Monoclonal Antibody Plus Chemotherapy in Treating Young Patients With Relapsed or Refractory Acute Myeloid Leukemia or Myelodysplastic Syndromes
RATIONALE: Drugs used in chemotherapy work in different ways to stop cancer cells from dividing so they stop growing or die. Monoclonal antibodies such as gemtuzumab ozogamicin can locate cancer cells and either kill them or deliver cancer-killing substances to them without harming normal cells. Combining monoclonal antibody therapy with combination chemotherapy may kill more cancer cells.

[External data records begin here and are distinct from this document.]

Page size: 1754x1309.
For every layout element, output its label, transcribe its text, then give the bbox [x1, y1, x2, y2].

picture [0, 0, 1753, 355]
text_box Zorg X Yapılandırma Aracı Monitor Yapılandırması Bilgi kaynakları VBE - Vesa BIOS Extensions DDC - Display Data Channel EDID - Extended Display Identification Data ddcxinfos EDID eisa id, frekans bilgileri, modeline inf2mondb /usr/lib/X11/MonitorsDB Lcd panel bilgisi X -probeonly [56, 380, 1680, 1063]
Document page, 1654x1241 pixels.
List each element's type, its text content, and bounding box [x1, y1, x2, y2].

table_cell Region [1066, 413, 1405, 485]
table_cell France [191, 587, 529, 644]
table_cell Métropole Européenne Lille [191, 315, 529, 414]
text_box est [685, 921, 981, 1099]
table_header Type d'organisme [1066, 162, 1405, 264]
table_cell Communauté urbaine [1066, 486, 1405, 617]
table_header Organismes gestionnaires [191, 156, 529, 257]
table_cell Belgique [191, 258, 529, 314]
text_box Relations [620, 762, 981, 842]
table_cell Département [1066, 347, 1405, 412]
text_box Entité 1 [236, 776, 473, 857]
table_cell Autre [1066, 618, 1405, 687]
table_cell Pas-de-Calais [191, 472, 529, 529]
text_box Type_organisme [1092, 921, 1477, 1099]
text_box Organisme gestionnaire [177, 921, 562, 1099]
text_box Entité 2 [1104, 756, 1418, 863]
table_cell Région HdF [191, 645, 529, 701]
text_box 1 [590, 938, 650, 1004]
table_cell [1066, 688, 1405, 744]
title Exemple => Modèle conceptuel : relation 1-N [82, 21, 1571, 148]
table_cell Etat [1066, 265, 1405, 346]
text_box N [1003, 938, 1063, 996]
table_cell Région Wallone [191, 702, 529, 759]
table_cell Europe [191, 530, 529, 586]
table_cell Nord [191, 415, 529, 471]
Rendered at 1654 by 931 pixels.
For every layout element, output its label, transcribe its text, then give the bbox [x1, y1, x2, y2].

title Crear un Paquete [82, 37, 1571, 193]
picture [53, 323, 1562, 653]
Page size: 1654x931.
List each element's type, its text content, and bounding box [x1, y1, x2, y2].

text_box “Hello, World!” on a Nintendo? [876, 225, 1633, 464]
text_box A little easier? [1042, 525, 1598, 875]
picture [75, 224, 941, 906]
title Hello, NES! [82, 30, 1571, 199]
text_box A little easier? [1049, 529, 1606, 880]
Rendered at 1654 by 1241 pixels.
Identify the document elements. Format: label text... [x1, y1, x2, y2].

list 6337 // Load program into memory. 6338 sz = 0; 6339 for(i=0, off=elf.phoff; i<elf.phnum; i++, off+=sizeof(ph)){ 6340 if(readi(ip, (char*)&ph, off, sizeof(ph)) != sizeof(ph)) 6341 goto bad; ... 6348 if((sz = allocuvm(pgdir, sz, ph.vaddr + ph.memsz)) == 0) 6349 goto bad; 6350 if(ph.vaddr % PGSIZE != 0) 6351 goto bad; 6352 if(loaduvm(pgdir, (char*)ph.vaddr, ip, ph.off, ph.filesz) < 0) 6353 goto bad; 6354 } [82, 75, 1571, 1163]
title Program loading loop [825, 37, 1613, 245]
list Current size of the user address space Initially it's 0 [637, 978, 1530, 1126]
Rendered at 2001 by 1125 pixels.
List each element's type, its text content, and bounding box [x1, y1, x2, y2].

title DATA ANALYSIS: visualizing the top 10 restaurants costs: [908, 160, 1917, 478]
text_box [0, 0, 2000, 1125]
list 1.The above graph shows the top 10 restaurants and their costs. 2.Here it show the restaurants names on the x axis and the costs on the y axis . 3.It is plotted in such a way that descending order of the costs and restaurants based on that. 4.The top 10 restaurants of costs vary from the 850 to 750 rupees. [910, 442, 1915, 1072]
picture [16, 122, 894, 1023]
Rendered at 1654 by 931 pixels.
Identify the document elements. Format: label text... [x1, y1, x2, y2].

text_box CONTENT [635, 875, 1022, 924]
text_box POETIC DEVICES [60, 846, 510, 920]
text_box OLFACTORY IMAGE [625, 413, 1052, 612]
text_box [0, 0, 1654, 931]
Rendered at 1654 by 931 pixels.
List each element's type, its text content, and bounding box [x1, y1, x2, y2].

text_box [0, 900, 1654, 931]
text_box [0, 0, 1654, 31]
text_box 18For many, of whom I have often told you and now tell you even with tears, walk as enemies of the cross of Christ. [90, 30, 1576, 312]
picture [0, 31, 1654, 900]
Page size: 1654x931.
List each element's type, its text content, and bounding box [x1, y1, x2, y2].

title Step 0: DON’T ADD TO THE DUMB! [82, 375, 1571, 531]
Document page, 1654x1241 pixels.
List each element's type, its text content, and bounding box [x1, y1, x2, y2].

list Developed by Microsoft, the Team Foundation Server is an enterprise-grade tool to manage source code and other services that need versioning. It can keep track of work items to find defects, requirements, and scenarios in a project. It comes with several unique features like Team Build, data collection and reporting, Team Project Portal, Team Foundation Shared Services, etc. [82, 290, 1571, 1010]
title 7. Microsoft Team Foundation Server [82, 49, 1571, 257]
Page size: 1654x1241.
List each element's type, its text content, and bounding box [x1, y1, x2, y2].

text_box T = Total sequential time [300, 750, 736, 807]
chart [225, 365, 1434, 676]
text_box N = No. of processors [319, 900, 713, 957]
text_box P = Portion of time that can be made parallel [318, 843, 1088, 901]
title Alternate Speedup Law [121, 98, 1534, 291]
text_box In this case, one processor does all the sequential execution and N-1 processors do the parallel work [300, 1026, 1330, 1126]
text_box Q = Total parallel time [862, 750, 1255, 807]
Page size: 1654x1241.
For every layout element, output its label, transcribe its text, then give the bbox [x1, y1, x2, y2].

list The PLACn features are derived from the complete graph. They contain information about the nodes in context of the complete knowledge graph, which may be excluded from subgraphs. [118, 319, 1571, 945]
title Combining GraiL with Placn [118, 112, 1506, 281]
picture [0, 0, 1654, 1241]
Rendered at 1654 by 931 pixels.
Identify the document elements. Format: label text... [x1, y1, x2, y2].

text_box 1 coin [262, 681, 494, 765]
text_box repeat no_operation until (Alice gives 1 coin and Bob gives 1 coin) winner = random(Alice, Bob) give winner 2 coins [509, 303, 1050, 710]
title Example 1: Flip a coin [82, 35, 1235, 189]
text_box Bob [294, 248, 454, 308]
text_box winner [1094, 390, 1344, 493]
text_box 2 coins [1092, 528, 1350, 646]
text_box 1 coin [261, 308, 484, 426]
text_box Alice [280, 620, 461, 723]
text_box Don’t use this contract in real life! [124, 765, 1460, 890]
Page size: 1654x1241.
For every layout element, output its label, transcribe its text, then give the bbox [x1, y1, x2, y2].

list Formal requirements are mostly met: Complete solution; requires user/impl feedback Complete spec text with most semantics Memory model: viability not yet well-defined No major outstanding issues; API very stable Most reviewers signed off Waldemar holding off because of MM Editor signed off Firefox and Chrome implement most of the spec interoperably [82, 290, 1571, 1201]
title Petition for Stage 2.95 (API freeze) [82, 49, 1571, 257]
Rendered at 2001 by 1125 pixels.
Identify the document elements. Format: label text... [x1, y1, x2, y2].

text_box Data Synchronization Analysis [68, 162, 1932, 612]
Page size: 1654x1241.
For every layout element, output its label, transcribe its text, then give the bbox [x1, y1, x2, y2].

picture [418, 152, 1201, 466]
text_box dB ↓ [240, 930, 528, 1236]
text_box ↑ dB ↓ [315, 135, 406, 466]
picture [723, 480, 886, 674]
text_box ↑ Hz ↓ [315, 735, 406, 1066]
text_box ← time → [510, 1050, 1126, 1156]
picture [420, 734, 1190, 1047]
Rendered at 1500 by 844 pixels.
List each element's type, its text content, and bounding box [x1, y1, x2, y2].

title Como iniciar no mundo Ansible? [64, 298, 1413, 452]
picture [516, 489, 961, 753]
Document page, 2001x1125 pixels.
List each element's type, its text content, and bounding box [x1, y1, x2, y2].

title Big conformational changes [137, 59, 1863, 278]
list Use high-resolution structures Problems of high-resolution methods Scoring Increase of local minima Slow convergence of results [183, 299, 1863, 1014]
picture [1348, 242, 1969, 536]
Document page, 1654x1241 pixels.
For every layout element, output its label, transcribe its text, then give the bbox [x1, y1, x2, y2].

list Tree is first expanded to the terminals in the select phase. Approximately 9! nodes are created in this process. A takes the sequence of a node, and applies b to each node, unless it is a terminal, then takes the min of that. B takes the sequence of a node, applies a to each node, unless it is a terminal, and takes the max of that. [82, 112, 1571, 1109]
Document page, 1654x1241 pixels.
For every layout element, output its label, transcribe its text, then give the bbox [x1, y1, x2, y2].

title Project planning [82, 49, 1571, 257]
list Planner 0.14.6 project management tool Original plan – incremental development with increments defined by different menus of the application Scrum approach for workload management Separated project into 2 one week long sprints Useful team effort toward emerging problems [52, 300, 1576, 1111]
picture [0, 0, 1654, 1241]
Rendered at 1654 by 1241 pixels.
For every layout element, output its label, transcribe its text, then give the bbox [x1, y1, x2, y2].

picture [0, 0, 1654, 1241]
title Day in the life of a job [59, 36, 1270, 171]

PURPOSE: Phase I trial to study the effectiveness of combining gemtuzumab ozogamicin with combination chemotherapy in treating children who have relapsed or refractory acute myeloid leukemia or myelodysplastic syndrome.
Drug: gemtuzumab ozogamicin
Drug: mitoxantrone hydrochloride
|Study Design:||Primary Purpose: Treatment|
|Official Title:||A Dose Finding Study of the Safety of Gemtuzumab Ozogamicin Combined With Conventional Chemotherapy for Patients With Relapsed or Refractory Acute Myeloid Leukemia|
|Study Start Date:||July 2002|
|Primary Completion Date:||September 2006 (Final data collection date for primary outcome measure)|
- Determine the safety and maximum tolerated dose of gemtuzumab ozogamicin in combination with conventional chemotherapy in patients with relapsed or refractory acute myeloid leukemia or myelodysplastic syndromes.
- Determine the efficacy of this regimen in these patients.
- Correlate the likelihood of leukemic blast cells to undergo apoptosis in vitro with the efficacy of this regimen in these patients.
- Correlate drug resistance as manifested by dye efflux or multiple drug resistance-1 expression by leukemic blast cells with the efficacy of this regimen in these patients.
OUTLINE: This is a dose-escalation, multicenter study of gemtuzumab ozogamicin. Patients are assigned by cohort to 1 of 2 treatment regimens.
- Regimen A: Patients receive cytarabine IV over 2 hours every 12 hours on days 1-4, mitoxantrone IV over 1 hour on days 3-6, and gemtuzumab ozogamicin IV over 2 hours on day 7.
- Regimen B: Patients receive cytarabine IV over 3 hours every 12 hours on days 1, 2, 8, and 9, asparaginase intramuscularly on days 2 and 9, and gemtuzumab ozogamicin IV over 2 hours on day 3.
Cohorts of 3-6 patients receive de-escalating doses of gemtuzumab ozogamicin until the maximum tolerated dose (MTD) is determined. The MTD is defined as the dose below that at which 2 of 3 or 2 of 6 patients experience dose-limiting toxicity.
Patients are followed monthly for 6 months, every 2 months for 6 months, every 6 months for 2 years, and then annually thereafter.
PROJECTED ACCRUAL: A total of 52 patients will be accrued for this study within 1.5 years.